The newspaper warns that Pyongyang “will take most resolute retaliatory measures and will make Tokyo pay for its crimes”

PYONGYANG, May 30 (Itar-Tass) — Japan’s Self-Defense Force “has no right to participate in UN peacekeeping operations, taking into consideration the criminal military past of that country,” the Rodong Sinmun central newspaper said in an article on Wednesday.

This was the reaction to Tokyo’s intentions to join the U.N. contingent in South Sudan under the pretext of “ensuring peace and security”. According to the North Korean newspaper, Japan’s Self-Defense Force has turned into regular units capable to participate in offensive operations, which “has become an evident evidence of that country’s militarization”.

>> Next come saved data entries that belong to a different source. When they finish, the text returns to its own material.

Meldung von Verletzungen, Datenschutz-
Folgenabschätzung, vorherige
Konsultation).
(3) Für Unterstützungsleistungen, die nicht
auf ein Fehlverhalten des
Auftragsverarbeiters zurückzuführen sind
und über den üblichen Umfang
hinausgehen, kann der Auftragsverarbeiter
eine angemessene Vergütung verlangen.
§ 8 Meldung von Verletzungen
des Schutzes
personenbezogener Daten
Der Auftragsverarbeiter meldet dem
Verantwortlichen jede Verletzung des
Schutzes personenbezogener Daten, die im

The Rodong Sinmun believes the Japanese authorities use all possibilities to expand the presence of Self-Defense Force units in foreign regions in order to “create conditions favorable for foreign aggression under the shelter of that leading international organization”.

The newspaper warns that if Japan tries to once again translate into practice its aggressive plans against Korea, Pyongyang “will take most resolute retaliatory measures and will make Tokyo pay for its crimes”.

The Korean peninsula was under the Japanese “protectorate”, which was in fact an occupation, from 1910 to 1945. Up till now, Tokyo has neither apologized nor paid compensations to victims of crimes committed at that period of time, as North Korea and South Korea insist.